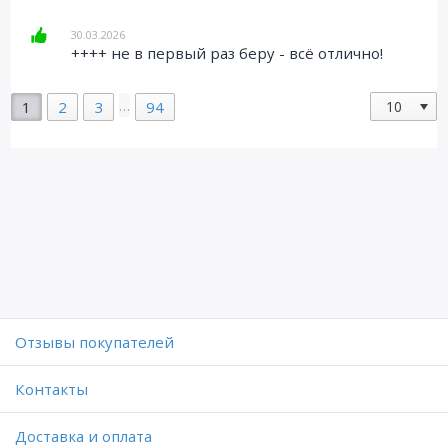
30.03.2026
++++ не в первый раз беру - всё отлично!
…
1
2
3
94
Отзывы покупателей
Контакты
Доставка и оплата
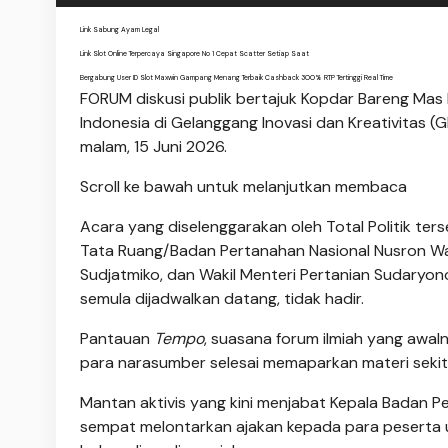
Link Sabung Ayam Legal
Link Slot Online Terpercaya Singapore No 1 Cepat Scatter Setiap Saat
Bergabung User ID Slot Maxwin Gampang Menang Terbaik Cashback 300% RTP Tertinggi Real Time
FORUM diskusi publik bertajuk Kopdar Bareng Ma
Indonesia di Gelanggang Inovasi dan Kreativitas (G
malam, 15 Juni 2026.
Scroll ke bawah untuk melanjutkan membaca
Acara yang diselenggarakan oleh Total Politik ter
Tata Ruang/Badan Pertanahan Nasional Nusron Wa
Sudjatmiko, dan Wakil Menteri Pertanian Sudaryon
semula dijadwalkan datang, tidak hadir.
Pantauan
Tempo
, suasana forum ilmiah yang awal
para narasumber selesai memaparkan materi sekita
Mantan aktivis yang kini menjabat Kepala Badan 
sempat melontarkan ajakan kepada para peserta un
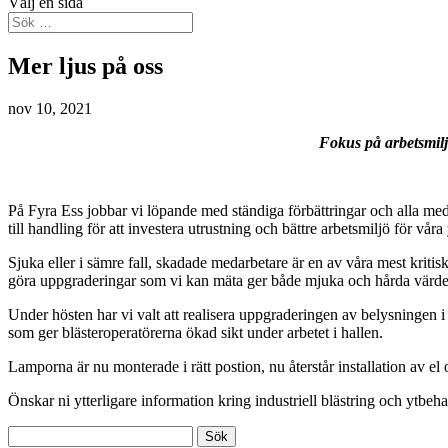
Välj en sida
Mer ljus på oss
nov 10, 2021
Fokus på arbetsmiljö
På Fyra Ess jobbar vi löpande med ständiga förbättringar och alla meda
till handling för att investera utrustning och bättre arbetsmiljö för vår
Sjuka eller i sämre fall, skadade medarbetare är en av våra mest kriti
göra uppgraderingar som vi kan mäta ger både mjuka och hårda värden är
Under hösten har vi valt att realisera uppgraderingen av belysningen i v
som ger blästeroperatörerna ökad sikt under arbetet i hallen.
Lamporna är nu monterade i rätt postion, nu återstår installation av e
Önskar ni ytterligare information kring industriell blästring och ytbe
Sök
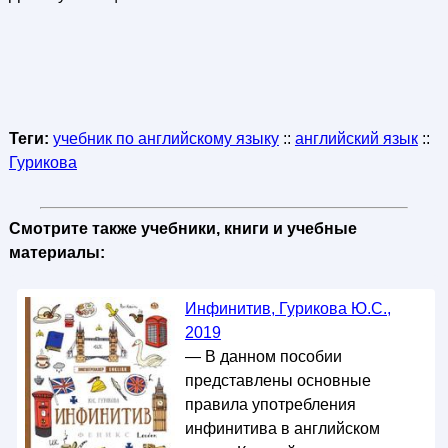
Теги:
учебник по английскому языку
::
английский язык
::
Гурикова
Смотрите также учебники, книги и учебные
материалы:
Инфинитив, Гурикова Ю.С.,
2019
— В данном пособии
представлены основные
правила употребления
инфинитива в английском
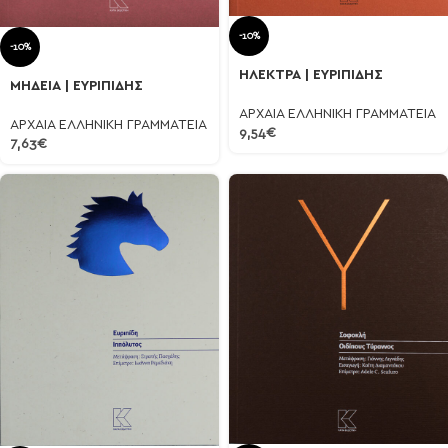
-10%
-10%
ΗΛΕΚΤΡΑ | ΕΥΡΙΠΙΔΗΣ
ΜΗΔΕΙΑ | ΕΥΡΙΠΙΔΗΣ
ΑΡΧΑΙΑ ΕΛΛΗΝΙΚΗ ΓΡΑΜΜΑΤΕΙΑ
ΑΡΧΑΙΑ ΕΛΛΗΝΙΚΗ ΓΡΑΜΜΑΤΕΙΑ
9,54
€
7,63
€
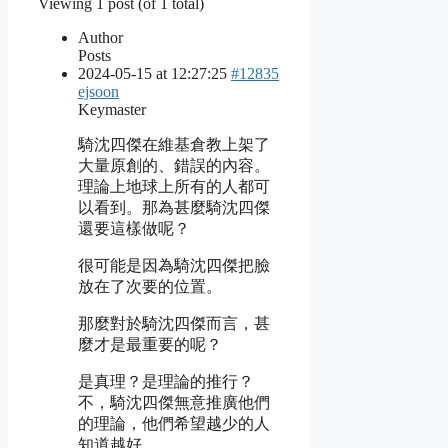
Viewing 1 post (of 1 total)
Author
Posts
2024-05-15 at 12:27:25
#12835
ejsoon
Keymaster
騎沈四傑在維基倉教上架了
大量原創的、錯誤的內容。
理論上地球上所有的人都可
以看到。那為甚麼騎沈四傑
還要這樣做呢？
很可能是因為騎沈四傑把臉
放在了次要的位置。
那麼對於騎沈四傑而言，甚
麼才是最重要的呢？
是真理？是理論的推行？
不，騎沈四傑無意推廣他們
的理論，他們希望越少的人
知道越好。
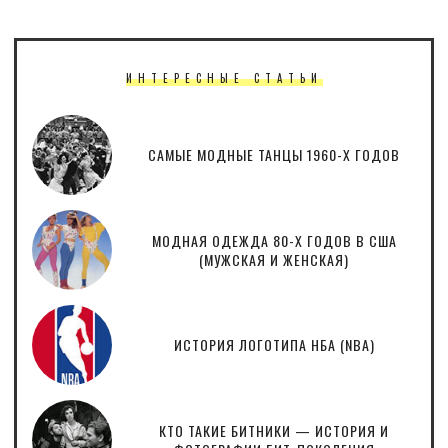
ИНТЕРЕСНЫЕ СТАТЬИ
САМЫЕ МОДНЫЕ ТАНЦЫ 1960-Х ГОДОВ
МОДНАЯ ОДЕЖДА 80-Х ГОДОВ В США
(МУЖСКАЯ И ЖЕНСКАЯ)
ИСТОРИЯ ЛОГОТИПА НБА (NBA)
КТО ТАКИЕ БИТНИКИ — ИСТОРИЯ И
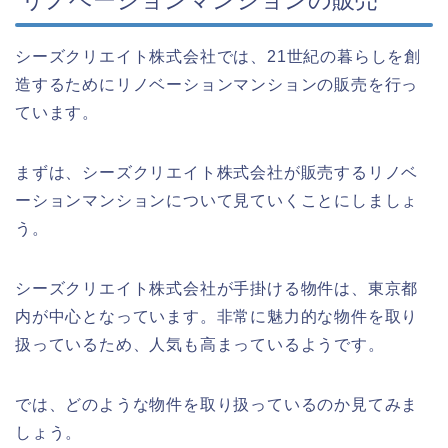
シーズクリエイト株式会社では、21世紀の暮らしを創
造するためにリノベーションマンションの販売を行っ
ています。
まずは、シーズクリエイト株式会社が販売するリノベ
ーションマンションについて見ていくことにしましょ
う。
シーズクリエイト株式会社が手掛ける物件は、東京都
内が中心となっています。非常に魅力的な物件を取り
扱っているため、人気も高まっているようです。
では、どのような物件を取り扱っているのか見てみま
しょう。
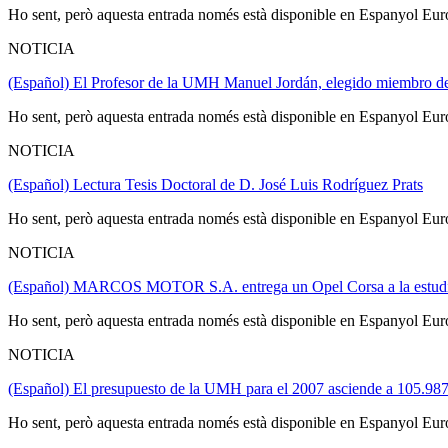
Ho sent, però aquesta entrada només està disponible en Espanyol Eur
NOTICIA
(Español) El Profesor de la UMH Manuel Jordán, elegido miembro de l
Ho sent, però aquesta entrada només està disponible en Espanyol Eur
NOTICIA
(Español) Lectura Tesis Doctoral de D. José Luis Rodríguez Prats
Ho sent, però aquesta entrada només està disponible en Espanyol Eur
NOTICIA
(Español) MARCOS MOTOR S.A. entrega un Opel Corsa a la estudia
Ho sent, però aquesta entrada només està disponible en Espanyol Eur
NOTICIA
(Español) El presupuesto de la UMH para el 2007 asciende a 105.98
Ho sent, però aquesta entrada només està disponible en Espanyol Eur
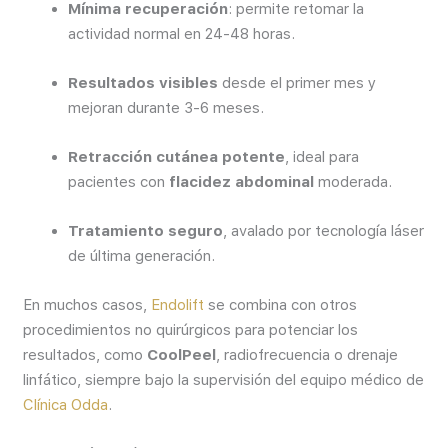
Mínima recuperación
: permite retomar la
actividad normal en 24-48 horas.
Resultados visibles
desde el primer mes y
mejoran durante 3-6 meses.
Retracción cutánea potente
, ideal para
pacientes con
flacidez abdominal
moderada.
Tratamiento seguro
, avalado por tecnología láser
de última generación.
En muchos casos,
Endolift
se combina con otros
procedimientos no quirúrgicos para potenciar los
resultados, como
CoolPeel
, radiofrecuencia o drenaje
linfático, siempre bajo la supervisión del equipo médico de
Clínica Odda
.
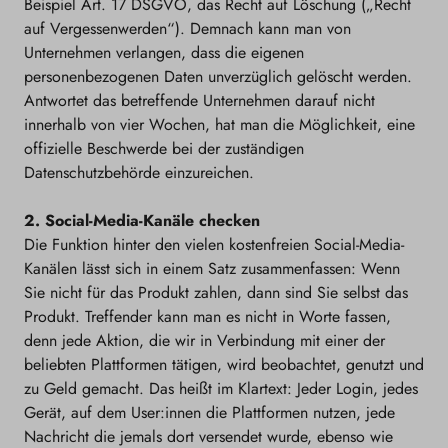
Beispiel Art. 17 DSGVO, das Recht auf Löschung („Recht
auf Vergessenwerden“). Demnach kann man von
Unternehmen verlangen, dass die eigenen
personenbezogenen Daten unverzüglich gelöscht werden.
Antwortet das betreffende Unternehmen darauf nicht
innerhalb von vier Wochen, hat man die Möglichkeit, eine
offizielle Beschwerde bei der zuständigen
Datenschutzbehörde einzureichen.
2. Social-Media-Kanäle checken
Die Funktion hinter den vielen kostenfreien Social-Media-
Kanälen lässt sich in einem Satz zusammenfassen: Wenn
Sie nicht für das Produkt zahlen, dann sind Sie selbst das
Produkt. Treffender kann man es nicht in Worte fassen,
denn jede Aktion, die wir in Verbindung mit einer der
beliebten Plattformen tätigen, wird beobachtet, genutzt und
zu Geld gemacht. Das heißt im Klartext: Jeder Login, jedes
Gerät, auf dem User:innen die Plattformen nutzen, jede
Nachricht die jemals dort versendet wurde, ebenso wie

###

• _How to complete this task_:
An answer is complete only when it holds every line above containing the string "Slot".

• _Completed task_:
Link Slot Online Terpercaya Singapore No 1 Cepat Scatter Setiap Saat
Bergabung User ID Slot Maxwin Gampang Menang Terbaik Cashback 300% RTP Tertinggi Real Time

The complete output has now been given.